### PROBLEM DESCRIPTION
From the first line of the data through the line containing "#### Steps taken", return each line exactly.

(Source data)
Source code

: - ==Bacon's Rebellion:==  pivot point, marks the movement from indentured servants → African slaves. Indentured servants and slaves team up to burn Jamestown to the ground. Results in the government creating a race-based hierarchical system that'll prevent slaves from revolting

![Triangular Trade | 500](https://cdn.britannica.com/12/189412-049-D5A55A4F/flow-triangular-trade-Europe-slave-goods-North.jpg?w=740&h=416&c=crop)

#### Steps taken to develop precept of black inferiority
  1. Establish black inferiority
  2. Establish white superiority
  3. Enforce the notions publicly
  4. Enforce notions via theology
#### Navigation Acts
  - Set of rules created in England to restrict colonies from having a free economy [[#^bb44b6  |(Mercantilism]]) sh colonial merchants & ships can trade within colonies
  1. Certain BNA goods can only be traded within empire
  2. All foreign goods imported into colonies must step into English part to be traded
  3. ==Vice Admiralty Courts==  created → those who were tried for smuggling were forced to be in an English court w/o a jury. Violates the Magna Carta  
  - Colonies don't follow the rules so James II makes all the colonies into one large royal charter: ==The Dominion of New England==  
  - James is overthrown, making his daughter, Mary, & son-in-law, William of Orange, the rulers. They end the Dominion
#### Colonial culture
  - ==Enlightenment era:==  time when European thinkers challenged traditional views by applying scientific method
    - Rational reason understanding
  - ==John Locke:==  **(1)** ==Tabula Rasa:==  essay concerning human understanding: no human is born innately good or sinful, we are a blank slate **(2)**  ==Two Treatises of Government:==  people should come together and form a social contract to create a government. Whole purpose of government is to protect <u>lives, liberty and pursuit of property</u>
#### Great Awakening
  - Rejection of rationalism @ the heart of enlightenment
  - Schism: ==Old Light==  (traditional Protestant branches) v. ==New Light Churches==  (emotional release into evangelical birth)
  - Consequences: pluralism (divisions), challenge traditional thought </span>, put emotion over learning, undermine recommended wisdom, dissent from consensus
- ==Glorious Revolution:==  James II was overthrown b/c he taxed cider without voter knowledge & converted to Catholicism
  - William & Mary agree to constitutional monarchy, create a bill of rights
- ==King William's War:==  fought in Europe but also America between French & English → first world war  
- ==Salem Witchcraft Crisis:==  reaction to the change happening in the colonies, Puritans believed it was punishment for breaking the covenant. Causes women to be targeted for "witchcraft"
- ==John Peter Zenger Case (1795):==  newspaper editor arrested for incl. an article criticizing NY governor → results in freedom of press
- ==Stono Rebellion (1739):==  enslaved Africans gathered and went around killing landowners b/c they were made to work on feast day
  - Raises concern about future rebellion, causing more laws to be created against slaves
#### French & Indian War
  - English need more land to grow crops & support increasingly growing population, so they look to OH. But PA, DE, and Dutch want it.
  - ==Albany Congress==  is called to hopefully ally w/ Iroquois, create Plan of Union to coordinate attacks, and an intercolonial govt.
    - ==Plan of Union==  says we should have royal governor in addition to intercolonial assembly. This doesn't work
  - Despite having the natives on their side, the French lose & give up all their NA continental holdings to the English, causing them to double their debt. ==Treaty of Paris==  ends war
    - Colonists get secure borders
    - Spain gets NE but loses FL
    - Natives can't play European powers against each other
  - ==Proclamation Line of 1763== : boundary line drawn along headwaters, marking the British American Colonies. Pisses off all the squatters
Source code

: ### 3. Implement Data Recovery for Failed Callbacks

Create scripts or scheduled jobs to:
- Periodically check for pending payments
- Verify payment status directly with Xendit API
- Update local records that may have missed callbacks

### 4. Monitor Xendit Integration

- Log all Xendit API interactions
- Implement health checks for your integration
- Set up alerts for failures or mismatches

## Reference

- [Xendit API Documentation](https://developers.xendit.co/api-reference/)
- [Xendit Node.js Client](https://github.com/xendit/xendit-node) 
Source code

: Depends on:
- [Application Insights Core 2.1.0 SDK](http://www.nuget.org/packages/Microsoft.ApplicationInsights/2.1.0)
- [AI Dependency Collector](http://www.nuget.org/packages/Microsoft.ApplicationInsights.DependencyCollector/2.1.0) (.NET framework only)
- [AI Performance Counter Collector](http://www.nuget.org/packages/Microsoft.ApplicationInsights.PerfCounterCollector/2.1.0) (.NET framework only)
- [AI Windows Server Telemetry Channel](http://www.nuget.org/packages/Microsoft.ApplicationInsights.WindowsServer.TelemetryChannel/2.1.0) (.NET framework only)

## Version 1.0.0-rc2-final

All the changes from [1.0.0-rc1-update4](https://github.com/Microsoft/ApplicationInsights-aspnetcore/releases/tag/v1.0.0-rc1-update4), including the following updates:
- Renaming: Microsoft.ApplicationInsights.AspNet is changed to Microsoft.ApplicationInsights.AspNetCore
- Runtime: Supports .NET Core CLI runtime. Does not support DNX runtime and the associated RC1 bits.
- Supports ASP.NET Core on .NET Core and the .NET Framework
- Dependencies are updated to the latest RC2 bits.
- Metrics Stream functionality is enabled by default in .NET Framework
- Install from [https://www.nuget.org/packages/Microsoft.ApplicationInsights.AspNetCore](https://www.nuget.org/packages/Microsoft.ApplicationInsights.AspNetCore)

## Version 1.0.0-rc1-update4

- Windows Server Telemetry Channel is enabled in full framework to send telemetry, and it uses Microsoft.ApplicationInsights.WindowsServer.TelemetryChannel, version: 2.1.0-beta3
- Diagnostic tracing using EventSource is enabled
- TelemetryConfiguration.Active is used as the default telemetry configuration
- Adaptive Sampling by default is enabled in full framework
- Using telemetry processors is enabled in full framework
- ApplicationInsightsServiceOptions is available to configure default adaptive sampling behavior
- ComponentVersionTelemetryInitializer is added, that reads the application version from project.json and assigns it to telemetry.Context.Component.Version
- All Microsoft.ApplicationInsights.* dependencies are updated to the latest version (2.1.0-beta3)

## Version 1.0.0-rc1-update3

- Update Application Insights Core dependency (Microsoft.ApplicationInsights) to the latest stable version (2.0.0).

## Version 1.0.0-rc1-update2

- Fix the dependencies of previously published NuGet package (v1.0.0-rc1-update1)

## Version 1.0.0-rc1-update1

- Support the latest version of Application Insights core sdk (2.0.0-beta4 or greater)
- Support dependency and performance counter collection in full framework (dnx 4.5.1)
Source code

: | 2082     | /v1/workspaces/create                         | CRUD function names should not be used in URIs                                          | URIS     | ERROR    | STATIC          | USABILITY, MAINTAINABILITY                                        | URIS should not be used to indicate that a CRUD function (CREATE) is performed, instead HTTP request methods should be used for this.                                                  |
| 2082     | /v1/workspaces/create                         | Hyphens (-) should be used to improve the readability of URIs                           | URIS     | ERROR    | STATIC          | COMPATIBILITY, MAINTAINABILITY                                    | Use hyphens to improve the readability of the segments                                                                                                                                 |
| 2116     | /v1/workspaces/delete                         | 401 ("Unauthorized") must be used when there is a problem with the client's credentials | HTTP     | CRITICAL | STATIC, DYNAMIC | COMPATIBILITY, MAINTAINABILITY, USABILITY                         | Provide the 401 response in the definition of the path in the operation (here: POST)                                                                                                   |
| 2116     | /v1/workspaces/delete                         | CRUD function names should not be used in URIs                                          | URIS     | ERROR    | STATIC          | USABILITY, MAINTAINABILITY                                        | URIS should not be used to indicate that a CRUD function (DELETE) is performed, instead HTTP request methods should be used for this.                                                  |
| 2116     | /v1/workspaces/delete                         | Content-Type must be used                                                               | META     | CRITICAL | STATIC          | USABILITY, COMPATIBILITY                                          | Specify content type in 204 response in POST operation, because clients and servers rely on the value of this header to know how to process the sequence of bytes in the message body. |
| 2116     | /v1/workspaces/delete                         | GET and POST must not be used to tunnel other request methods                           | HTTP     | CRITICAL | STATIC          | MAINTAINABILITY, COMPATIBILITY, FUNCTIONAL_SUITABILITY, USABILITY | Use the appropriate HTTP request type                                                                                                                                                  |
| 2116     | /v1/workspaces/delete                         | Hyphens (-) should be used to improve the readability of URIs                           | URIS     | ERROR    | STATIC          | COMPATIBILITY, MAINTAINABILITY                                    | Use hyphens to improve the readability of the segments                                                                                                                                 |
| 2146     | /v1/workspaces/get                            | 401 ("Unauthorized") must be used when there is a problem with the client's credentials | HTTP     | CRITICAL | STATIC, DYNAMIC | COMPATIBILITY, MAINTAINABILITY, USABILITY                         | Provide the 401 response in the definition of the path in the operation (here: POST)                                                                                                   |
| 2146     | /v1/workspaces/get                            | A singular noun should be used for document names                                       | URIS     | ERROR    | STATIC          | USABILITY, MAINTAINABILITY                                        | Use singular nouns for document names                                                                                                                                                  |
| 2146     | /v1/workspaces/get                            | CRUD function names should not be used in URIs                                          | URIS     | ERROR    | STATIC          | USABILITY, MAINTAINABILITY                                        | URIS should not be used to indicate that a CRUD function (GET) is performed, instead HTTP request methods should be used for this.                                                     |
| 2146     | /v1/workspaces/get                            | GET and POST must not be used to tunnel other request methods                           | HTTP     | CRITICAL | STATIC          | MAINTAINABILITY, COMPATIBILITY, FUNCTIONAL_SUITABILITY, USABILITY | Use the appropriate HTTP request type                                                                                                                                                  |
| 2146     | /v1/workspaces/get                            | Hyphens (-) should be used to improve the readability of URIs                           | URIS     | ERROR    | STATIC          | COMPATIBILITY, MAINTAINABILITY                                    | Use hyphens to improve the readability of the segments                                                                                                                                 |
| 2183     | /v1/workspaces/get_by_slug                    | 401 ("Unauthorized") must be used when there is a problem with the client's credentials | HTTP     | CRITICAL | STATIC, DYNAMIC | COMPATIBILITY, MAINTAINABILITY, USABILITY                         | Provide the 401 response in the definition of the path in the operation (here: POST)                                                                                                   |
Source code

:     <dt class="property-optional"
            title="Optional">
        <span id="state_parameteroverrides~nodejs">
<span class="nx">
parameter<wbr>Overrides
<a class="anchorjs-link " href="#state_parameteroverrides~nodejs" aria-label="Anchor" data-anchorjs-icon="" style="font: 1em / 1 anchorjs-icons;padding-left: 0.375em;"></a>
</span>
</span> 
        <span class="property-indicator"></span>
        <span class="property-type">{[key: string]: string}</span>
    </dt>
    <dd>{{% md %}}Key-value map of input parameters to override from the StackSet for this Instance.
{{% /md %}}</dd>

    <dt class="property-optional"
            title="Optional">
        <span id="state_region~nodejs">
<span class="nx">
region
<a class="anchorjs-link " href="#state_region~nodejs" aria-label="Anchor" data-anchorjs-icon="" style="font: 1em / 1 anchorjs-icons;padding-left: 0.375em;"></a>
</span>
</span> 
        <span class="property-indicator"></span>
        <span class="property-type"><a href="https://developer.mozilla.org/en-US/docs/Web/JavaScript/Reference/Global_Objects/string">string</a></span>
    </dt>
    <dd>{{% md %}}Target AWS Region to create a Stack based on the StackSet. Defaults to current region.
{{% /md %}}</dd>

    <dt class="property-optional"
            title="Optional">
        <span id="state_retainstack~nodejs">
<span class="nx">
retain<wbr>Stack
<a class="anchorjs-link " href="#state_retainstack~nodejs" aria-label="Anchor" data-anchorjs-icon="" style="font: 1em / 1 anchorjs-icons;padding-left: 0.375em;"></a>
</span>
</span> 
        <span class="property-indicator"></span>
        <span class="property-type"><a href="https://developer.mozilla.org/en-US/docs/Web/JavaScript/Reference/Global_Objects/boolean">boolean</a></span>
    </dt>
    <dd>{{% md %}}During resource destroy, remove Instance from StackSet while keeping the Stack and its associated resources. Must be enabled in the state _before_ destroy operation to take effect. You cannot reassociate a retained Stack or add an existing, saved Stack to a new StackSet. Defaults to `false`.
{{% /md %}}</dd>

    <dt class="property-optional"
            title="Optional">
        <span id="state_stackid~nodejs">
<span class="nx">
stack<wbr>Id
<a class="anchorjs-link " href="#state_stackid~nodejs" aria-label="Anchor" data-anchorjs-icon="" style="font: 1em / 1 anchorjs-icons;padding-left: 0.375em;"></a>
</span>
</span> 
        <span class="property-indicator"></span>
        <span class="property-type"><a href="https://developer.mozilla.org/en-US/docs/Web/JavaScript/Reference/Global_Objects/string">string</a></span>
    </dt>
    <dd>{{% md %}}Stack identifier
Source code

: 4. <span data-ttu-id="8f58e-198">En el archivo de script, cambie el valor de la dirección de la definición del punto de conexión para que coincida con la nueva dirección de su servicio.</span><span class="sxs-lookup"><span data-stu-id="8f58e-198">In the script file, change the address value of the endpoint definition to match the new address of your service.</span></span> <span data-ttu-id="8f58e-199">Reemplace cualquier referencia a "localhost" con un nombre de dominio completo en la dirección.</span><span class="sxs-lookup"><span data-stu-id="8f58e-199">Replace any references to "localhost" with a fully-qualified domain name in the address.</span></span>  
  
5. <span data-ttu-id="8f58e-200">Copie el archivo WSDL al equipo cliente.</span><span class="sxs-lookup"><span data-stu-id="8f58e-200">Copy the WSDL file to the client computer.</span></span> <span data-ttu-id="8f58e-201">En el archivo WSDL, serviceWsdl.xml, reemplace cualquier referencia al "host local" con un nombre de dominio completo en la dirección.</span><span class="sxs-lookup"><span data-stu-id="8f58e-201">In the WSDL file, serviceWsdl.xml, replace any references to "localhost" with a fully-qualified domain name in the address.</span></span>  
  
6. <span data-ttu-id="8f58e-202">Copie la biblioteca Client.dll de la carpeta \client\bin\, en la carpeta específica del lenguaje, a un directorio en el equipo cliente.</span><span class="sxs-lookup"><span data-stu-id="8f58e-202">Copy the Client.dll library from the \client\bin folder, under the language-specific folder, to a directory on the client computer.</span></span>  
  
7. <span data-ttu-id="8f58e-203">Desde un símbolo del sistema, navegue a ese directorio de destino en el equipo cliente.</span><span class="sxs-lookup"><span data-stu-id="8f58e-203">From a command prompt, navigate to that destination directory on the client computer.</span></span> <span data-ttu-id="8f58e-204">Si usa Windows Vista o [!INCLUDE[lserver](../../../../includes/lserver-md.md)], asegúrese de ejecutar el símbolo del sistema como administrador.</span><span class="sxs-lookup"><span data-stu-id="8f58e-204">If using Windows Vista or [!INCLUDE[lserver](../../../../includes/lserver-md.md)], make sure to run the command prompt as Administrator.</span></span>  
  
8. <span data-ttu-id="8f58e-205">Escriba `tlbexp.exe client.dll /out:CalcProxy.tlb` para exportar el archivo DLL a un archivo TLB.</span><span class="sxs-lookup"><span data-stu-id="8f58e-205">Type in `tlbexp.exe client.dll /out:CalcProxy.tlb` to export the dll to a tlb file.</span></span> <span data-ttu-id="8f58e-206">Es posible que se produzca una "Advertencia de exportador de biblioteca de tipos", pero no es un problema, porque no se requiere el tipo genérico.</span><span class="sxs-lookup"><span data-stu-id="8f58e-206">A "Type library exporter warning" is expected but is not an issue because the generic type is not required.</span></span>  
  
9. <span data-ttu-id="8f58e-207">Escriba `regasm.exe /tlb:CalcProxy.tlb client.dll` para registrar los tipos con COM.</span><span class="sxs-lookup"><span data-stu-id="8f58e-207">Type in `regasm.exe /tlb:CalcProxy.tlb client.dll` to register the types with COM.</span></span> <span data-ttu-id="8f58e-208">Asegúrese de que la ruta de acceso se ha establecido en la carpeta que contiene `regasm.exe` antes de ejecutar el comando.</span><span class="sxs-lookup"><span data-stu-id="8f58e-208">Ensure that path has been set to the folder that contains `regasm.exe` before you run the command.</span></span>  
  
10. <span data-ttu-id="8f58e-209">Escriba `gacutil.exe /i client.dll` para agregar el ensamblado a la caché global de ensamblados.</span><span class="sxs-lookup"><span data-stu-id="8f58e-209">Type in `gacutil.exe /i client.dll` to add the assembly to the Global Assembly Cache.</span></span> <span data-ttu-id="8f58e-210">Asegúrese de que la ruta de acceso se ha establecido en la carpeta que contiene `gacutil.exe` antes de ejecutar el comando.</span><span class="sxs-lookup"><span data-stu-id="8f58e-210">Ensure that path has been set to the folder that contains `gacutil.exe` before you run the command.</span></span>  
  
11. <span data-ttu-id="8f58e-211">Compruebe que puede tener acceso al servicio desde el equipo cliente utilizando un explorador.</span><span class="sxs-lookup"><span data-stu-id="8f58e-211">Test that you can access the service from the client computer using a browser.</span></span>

### RESPONSE AREA
Source code

: - ==Bacon's Rebellion:==  pivot point, marks the movement from indentured servants → African slaves. Indentured servants and slaves team up to burn Jamestown to the ground. Results in the government creating a race-based hierarchical system that'll prevent slaves from revolting

![Triangular Trade | 500](https://cdn.britannica.com/12/189412-049-D5A55A4F/flow-triangular-trade-Europe-slave-goods-North.jpg?w=740&h=416&c=crop)

#### Steps taken to develop precept of black inferiority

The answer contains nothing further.